§ **Task to carry out**
Copy all of the lines below without changing a single character, and leave the pictures out of your copy.

§ **Entries shown**
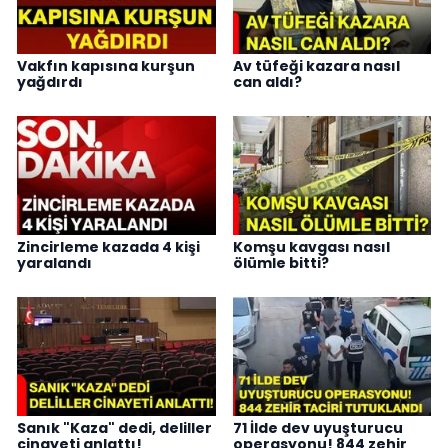
Vakfın kapısına kurşun
Av tüfeği kazara nasıl
yağdırdı
can aldı?
Zincirleme kazada 4 kişi
Komşu kavgası nasıl
yaralandı
ölümle bitti?
Sanık "Kaza" dedi, deliller
71 İlde dev uyuşturucu
cinayeti anlattı!
operasyonu! 844 zehir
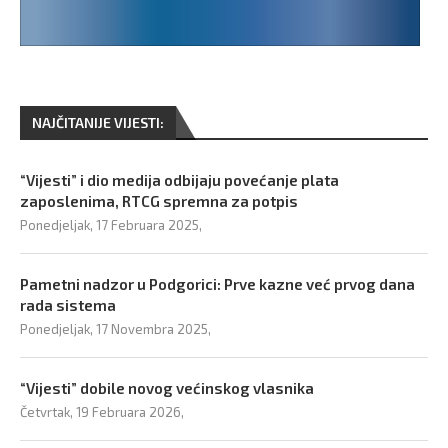
NAJČITANIJE VIJESTI:
“Vijesti” i dio medija odbijaju povećanje plata
zaposlenima, RTCG spremna za potpis
Ponedjeljak, 17 Februara 2025,
Pametni nadzor u Podgorici: Prve kazne već prvog dana
rada sistema
Ponedjeljak, 17 Novembra 2025,
“Vijesti” dobile novog većinskog vlasnika
Četvrtak, 19 Februara 2026,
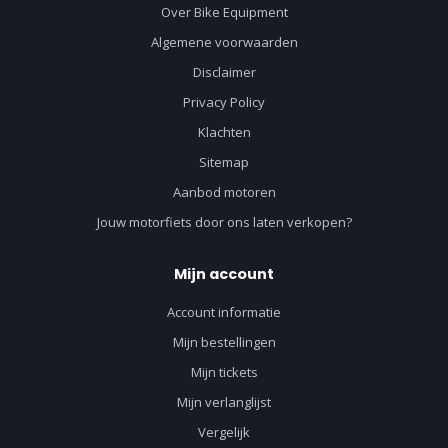
Over Bike Equipment
Algemene voorwaarden
Disclaimer
Privacy Policy
Klachten
Sitemap
Aanbod motoren
Jouw motorfiets door ons laten verkopen?
Mijn account
Account informatie
Mijn bestellingen
Mijn tickets
Mijn verlanglijst
Vergelijk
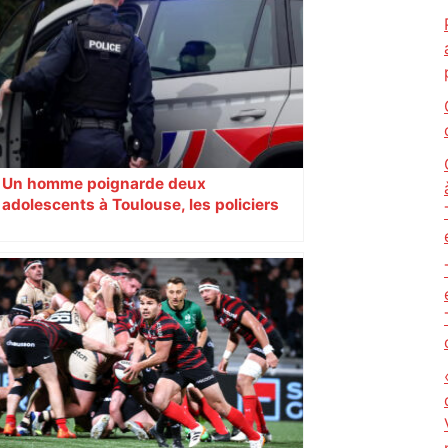
Un homme poignarde deux
adolescents à Toulouse, les policiers
font feu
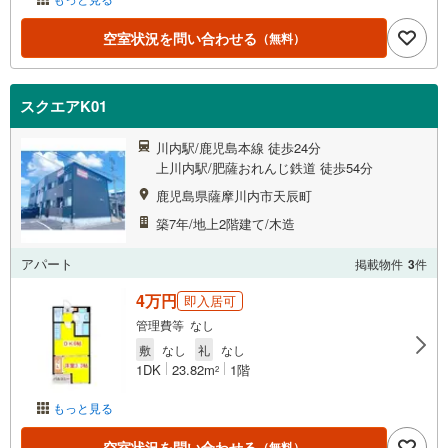
空室状況を問い合わせる
（無料）
スクエアK01
川内駅/鹿児島本線 徒歩24分
上川内駅/肥薩おれんじ鉄道 徒歩54分
鹿児島県薩摩川内市天辰町
築7年/地上2階建て/木造
アパート
掲載物件
3
件
4万円
即入居可
管理費等 なし
敷
なし
礼
なし
1DK
23.82m
1階
2
もっと見る
空室状況を問い合わせる
（無料）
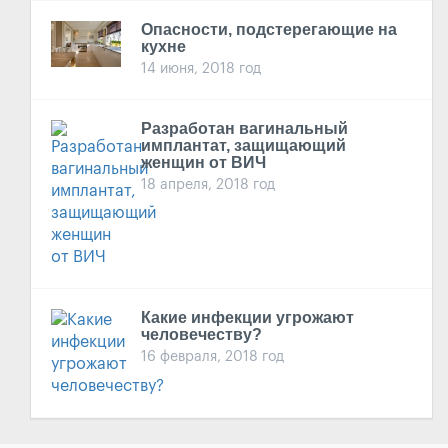
Опасности, подстерегающие на
кухне
14 июня, 2018 год
Разработан вагинальный
имплантат, защищающий
женщин от ВИЧ
18 апреля, 2018 год
Какие инфекции угрожают
человечеству?
16 февраля, 2018 год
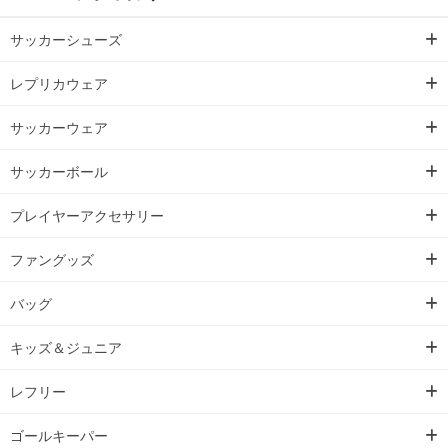
サッカーシューズ
レプリカウェア
サッカーウェア
サッカーボール
プレイヤーアクセサリー
ファングッズ
バッグ
キッズ＆ジュニア
レフリー
ゴールキーパー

§ **Task output**
Vakfın kapısına kurşun
Av tüfeği kazara nasıl
yağdırdı
can aldı?
Zincirleme kazada 4 kişi
Komşu kavgası nasıl
yaralandı
ölümle bitti?
Sanık "Kaza" dedi, deliller
71 İlde dev uyuşturucu
cinayeti anlattı!
operasyonu! 844 zehir
NAJČITANIJE VIJESTI:
“Vijesti” i dio medija odbijaju povećanje plata
zaposlenima, RTCG spremna za potpis
Ponedjeljak, 17 Februara 2025,
Pametni nadzor u Podgorici: Prve kazne već prvog dana
rada sistema
Ponedjeljak, 17 Novembra 2025,
“Vijesti” dobile novog većinskog vlasnika
Četvrtak, 19 Februara 2026,
Over Bike Equipment
Algemene voorwaarden
Disclaimer
Privacy Policy
Klachten
Sitemap
Aanbod motoren
Jouw motorfiets door ons laten verkopen?
Mijn account
Account informatie
Mijn bestellingen
Mijn tickets
Mijn verlanglijst
Vergelijk
Un homme poignarde deux
adolescents à Toulouse, les policiers
font feu
空室状況を問い合わせる
（無料）
スクエアK01
川内駅/鹿児島本線 徒歩24分
上川内駅/肥薩おれんじ鉄道 徒歩54分
鹿児島県薩摩川内市天辰町
築7年/地上2階建て/木造
アパート
掲載物件
3
件
4万円
即入居可
管理費等 なし
敷
なし
礼
なし
1DK
23.82m
1階
2
もっと見る
空室状況を問い合わせる
（無料）
Опасности, подстерегающие на
кухне
14 июня, 2018 год
Разработан вагинальный
имплантат, защищающий
женщин от ВИЧ
18 апреля, 2018 год
Какие инфекции угрожают
человечеству?
16 февраля, 2018 год
サッカーシューズ
レプリカウェア
サッカーウェア
サッカーボール
プレイヤーアクセサリー
ファングッズ
バッグ
キッズ＆ジュニア
レフリー
ゴールキーパー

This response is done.